MEDAN-Setiap tahun, luas lahan hutan manggrove mengalami defisit atau berkurang akibat kerusakan yang disebabkan penebangan liar (ilegal logging) dan alih fungsi atau konversi. Sehingga kondisi hutan mangrove di kawasan Sumatera Utara (Sumut) semakin kritis.

Seperti yang dikatakan ahli hutan mangrove dari Universitas Sumatera Utara (USU), Onrizal. Secara umum kondisinya memang semakin memprihatinkan. Meskipun ada upaya rehabilitasi atau perbaikan terhadap hutan mangrove tapi tidak mengurangi jumlah kerusakan yang terjadi.

  "Laju kerusakannya lebih besar dibanding upaya perbaikan terhadap hutan mangrove," ujar Onrizal yang dihubungi, kemarin.

Menurut Onrizal, dari riset yang dilakukannya pada 2018 dibandingkan dengan beberapa tahun silam, ternyata keberadaan atau lahan hutan bakau di Sumut hanya tersisa sekitar 50 persen. Trennya terus mengalami penurunan, walau ada perbaikan.

"Kerusakan hutan mangrove yang terjadi, diakibatkan penebangan liar dan pengalihan lahan menjadi tambak ataupun perkebunan kelapa sawit. Dari data penelitian, pada 2002 hingga sekarang paling banyak kerusakan akibat pengalihan lahan menjadi perkebunan kelapa sawit. Bahkan, sejumlah lahan hutan bakau yang dirubah menjadi tambak kini beralih fungsi ke perkebunan kelapa sawit," ungkap pria yang lulus dari Fakultas Kehutanan IPB pada 1997 silam.

Onrizal yang banyak meneliti mangrove di berbagai lokasi, lebih lanjut menyebutkan, kawasan pesisir timur Sumut termasuk Sumatera Bagian Utara (Sumbagut) hampir merata kerusakan lahan hutan mangrove yang beralih fungsi.

"Dampak yang ditimbulkan dari berkurangnya lahan hutan mangrove adalah banjir rob. Kemudian, berkurangnya populasi ikan dan udang atau biota perairan. Sebab, hutan mangrove menjadi tempat kehidupan mereka," sebutnya.

Disinggung bagaimana kondisi hutan mangrove di Medan, Onrizal menyatakan tidak jauh berbeda secara umum. Lahan hutan tersebut yang sebagian besar berada di kawasan Medan Utara (Sicanang, Belawan) telah dikonversi.

"Hutan mangrove sebetulnya banyak berada di luar kawasan perhutanan. Meskipun di luar kawasan hutan namun fungsinya bukan berdasarkan apakah di luar atau di dalam kawasan perhutanan. Fungsi keberadaan hutan itu mampu membawa dampak positif," tuturnya.
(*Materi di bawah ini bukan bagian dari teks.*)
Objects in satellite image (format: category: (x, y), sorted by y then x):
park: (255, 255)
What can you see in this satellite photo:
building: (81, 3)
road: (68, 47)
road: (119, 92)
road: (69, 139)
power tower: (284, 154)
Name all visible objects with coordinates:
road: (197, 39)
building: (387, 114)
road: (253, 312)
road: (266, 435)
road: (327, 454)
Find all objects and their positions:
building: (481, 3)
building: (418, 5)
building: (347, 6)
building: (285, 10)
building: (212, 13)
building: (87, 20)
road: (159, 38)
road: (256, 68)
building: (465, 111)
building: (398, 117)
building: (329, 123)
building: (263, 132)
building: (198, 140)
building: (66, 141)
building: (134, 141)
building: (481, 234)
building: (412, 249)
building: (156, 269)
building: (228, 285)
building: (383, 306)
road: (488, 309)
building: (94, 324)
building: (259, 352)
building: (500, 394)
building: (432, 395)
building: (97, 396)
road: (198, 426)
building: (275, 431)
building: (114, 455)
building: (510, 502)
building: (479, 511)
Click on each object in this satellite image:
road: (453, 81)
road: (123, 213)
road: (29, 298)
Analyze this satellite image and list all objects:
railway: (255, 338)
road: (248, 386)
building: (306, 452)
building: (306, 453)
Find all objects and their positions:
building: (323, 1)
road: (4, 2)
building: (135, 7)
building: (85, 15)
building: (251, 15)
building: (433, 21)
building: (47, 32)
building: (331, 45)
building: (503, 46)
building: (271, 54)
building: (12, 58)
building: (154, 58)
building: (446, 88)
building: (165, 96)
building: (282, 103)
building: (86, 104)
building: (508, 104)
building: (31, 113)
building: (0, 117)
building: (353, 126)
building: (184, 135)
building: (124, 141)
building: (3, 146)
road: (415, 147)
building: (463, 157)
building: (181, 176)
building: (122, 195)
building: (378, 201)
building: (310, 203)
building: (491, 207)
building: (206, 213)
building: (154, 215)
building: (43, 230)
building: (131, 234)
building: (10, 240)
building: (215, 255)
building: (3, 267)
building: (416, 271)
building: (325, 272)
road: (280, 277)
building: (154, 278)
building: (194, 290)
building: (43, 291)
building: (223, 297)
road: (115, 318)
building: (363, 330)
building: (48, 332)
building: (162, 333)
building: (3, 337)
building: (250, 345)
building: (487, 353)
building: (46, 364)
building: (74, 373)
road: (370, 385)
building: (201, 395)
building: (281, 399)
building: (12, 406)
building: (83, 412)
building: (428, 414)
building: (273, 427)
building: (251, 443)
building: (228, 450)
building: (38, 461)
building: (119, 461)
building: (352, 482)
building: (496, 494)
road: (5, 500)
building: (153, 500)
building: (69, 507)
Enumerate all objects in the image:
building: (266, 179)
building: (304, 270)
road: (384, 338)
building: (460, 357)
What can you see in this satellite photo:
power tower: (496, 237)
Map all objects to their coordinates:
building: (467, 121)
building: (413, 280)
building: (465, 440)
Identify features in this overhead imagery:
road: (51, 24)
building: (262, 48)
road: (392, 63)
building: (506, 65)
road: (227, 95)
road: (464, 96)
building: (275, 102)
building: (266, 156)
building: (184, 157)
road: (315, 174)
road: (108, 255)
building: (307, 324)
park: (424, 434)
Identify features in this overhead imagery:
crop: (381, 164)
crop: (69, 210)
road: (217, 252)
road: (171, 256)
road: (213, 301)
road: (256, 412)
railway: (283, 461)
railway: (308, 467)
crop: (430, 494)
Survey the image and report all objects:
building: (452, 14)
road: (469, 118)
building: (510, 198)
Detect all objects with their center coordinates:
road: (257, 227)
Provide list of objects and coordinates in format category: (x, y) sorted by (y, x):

Diutarakan Onrizal, keberadaan hutan mangrove mampu mengantisipasi bencana alam baik lokal maupun pemanasan global atau perubahan iklim. Dari hasil riset, keberadaan lahan mangrove mampu menyimpan karbon dioksida (CO2) dan metana (CH4) jauh lebih besar dibandingkan hutan daratan umumnya. Rata-rata perbandingan karbon yang disimpan di dalam tanah bisa 5 kali lipat.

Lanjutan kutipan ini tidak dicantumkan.